The Dos and Don’ts Of Value Investing

Value investors are, generally, people who are sceptical of complicated analyses that try to predict events far into the future.

As far as the value investor is concerned, the future is highly unpredictable.

The things that matters most to value investors is how to pick up a dollar’s worth of stock for less than 100 cents; limit the risks of buying the stock, and to wait for the market to acknowledge that it has made a mistake.

And here is the crucial part….they sell as soon the value has been sufficiently recognised.

They are not concerned with the yet-to-come because the value investor knows that it is highly uncertain. So here are some important dos and don’ts of value investing.

Do have a plan. It may come as a shock to even the most seasoned investor but there is no official definition of a value share. Value investors range from those who look for deep value to those who are happy with just a moderate degree of undervaluation. But you have to devise a cogent plan at the outset.

Don’t complicate things. In the main, a value share is one that is cheaper than its peers. The peers could be other shares within the same sector. It could be shares in the overall market. Keppel Corporation (SGX: BN4) might look cheap when compared to Singapore benchmark. But is it cheap? So how you choose to define the peer group is subjective. But whatever you decide, stick with it. Don’t change horses in mid-stream.

Do choose your fundamentals carefully. The market is awash with ratios that value investors could use to ascertain value. From something as traditional as Price-to-Book to more esoteric ratios such as Enterprise Value-to-EBITDA, investors are spoilt for choice. Sembcorp Industries (SGX: 96), for instance, is trading at a 20% discount to its book value. But is it cheap? Whatever you choose, be sure you understand what they mean.
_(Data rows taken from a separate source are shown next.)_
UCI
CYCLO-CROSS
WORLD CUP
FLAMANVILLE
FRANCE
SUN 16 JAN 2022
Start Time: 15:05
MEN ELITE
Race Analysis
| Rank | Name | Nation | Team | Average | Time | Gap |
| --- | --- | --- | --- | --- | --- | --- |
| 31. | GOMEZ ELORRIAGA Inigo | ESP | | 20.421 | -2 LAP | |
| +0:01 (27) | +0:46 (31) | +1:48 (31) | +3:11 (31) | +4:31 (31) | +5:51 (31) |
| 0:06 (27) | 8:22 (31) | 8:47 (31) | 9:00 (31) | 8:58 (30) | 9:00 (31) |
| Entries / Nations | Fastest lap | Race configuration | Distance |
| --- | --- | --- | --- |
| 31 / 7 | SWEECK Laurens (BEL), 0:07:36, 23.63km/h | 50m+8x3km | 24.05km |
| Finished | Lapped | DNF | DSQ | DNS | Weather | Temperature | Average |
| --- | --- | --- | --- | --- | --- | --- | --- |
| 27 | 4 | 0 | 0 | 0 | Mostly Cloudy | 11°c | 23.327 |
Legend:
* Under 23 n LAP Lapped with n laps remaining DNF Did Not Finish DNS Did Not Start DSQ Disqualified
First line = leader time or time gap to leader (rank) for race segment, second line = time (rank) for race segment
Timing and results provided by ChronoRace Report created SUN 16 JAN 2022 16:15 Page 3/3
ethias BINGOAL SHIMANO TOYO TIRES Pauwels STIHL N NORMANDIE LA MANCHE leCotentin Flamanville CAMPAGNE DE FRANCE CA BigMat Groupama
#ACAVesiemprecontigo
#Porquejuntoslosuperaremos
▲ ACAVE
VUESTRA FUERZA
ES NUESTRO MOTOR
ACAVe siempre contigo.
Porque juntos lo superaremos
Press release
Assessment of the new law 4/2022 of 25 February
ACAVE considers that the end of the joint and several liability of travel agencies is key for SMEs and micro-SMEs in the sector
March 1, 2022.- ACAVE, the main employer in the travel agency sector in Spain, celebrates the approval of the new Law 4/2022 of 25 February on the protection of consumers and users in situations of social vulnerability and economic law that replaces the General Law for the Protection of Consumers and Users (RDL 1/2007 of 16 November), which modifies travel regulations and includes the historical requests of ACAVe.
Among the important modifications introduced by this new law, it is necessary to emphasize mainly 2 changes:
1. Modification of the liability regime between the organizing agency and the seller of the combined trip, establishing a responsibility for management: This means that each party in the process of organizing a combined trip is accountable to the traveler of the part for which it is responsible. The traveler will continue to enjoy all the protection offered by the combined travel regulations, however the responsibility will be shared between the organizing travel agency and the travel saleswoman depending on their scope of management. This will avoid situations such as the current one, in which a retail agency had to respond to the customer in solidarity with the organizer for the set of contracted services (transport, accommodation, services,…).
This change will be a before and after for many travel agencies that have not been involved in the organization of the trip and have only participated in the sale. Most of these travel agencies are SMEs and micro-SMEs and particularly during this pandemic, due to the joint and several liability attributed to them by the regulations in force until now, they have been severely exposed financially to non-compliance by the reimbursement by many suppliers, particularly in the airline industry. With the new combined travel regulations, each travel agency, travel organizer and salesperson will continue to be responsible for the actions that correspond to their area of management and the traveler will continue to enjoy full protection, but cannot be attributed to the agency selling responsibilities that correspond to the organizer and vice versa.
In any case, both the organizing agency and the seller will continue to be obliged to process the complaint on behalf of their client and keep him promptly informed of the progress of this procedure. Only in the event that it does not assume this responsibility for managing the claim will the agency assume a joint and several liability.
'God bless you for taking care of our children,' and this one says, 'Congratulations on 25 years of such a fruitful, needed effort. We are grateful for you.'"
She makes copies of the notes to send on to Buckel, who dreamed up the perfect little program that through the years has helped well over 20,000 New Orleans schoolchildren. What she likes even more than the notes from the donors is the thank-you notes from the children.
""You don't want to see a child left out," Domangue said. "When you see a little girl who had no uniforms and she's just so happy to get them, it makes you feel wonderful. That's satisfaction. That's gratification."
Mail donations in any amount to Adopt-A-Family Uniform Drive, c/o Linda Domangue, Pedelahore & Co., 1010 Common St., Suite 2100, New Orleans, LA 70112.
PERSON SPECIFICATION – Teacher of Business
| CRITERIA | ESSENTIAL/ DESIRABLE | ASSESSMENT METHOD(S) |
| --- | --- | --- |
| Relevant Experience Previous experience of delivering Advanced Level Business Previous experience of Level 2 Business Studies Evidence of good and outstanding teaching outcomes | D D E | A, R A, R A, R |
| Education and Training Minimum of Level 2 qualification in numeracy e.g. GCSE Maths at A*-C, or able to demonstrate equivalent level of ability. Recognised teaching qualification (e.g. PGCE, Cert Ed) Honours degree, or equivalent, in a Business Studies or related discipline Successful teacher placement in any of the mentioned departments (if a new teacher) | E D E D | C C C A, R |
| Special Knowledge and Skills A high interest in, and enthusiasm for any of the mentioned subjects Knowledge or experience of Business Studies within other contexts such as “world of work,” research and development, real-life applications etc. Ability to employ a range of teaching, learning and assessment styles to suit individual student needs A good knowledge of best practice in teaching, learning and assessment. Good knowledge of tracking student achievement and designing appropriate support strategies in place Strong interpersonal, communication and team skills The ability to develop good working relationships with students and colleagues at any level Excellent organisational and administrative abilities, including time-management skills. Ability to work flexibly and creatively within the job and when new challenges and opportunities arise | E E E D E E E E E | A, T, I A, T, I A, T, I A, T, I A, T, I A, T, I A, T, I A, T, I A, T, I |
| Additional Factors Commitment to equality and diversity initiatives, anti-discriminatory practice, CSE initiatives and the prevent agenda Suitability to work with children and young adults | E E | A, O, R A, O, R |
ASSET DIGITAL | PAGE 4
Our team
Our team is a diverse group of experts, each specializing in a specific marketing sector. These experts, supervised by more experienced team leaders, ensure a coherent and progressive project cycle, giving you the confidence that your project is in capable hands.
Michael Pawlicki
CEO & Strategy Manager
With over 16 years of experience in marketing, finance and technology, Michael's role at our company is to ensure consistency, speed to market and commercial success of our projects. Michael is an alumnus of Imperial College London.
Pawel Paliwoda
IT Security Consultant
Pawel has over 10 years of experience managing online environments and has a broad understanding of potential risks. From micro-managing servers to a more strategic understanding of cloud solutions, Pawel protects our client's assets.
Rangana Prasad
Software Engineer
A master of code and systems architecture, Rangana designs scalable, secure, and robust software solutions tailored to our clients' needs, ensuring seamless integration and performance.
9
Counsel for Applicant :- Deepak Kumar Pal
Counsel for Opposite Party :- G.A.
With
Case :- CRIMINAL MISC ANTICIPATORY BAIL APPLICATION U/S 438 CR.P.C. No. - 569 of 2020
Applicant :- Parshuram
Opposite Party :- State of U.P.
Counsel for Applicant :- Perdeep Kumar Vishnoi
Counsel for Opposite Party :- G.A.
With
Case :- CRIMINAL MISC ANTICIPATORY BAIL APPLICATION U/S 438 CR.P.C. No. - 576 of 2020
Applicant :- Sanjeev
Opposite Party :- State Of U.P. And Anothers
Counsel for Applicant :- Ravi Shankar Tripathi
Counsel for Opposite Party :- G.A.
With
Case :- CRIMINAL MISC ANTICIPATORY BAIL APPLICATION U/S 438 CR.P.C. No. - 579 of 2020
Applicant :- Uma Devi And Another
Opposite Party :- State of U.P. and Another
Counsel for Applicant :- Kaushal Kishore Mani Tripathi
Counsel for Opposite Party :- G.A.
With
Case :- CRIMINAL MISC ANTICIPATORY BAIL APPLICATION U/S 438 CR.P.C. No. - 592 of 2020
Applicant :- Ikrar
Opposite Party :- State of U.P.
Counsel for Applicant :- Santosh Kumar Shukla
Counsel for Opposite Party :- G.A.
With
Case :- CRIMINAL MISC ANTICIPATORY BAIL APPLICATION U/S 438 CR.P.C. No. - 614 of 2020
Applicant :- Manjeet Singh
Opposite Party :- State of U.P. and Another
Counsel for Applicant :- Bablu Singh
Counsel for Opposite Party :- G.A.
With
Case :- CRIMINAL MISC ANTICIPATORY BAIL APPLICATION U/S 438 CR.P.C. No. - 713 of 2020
Don’t be greedy. Don’t ask how much you could make from a share but how you could limit the downside. One of the hardest things to do in value investing is to define what is meant by “unreasonably” cheap. Singapore banks are trading below their historic valuations. But is DBS Group (SGX: D05) unreasonably cheap? Once you have defined the term “unreasonable”, then you have essentially cracked the secret of value investing.

Do minimise the downside. The key to value investing is to minimise the amount of money you could lose. You are unlikely to find too many shares in the market that will satisfy all of your value criteria. If you do, then chances are your yardstick for a value share might be too lax. So tighten it up. The aim is to minimise the downside by limiting the amount that a value share could fall further.

Don’t forget to read, read and read. The value of an undervalued share has to be discovered before it can rise. So spend time reading brokers reports. But be sceptical. Don’t try to look too far into the distance. Look only one year ahead.

Do look for yield. It could take a while before the market agrees with you that your chosen stock is undervalued. It might not even happen. So, whilst you are twiddling your thumbs, you want to be compensated for your commitment. A decent yield – especially one that is significantly higher than the market can be a good reward. It could also help protect the stock from falls.

Don’t ignore debt. Look for companies with little or no debt. If possible, look for companies that have cash or cash equivalents that exceed borrowings. A company might not be doing too well. But as long it has enough cash to meet its daily requirements then it is unlikely to go bust.

Do be contrarian. As a value investor, your role is to think differently. You cannot be a value investor if you are buying what everyone else is buying.

But simply doing the opposite to everyone will not always guarantee success. Only in certain circumstances will you be right. However, be conscious that occasionally the majority might be right and you are wrong. It can happen.

A version of this article first appeared in The Straits Times.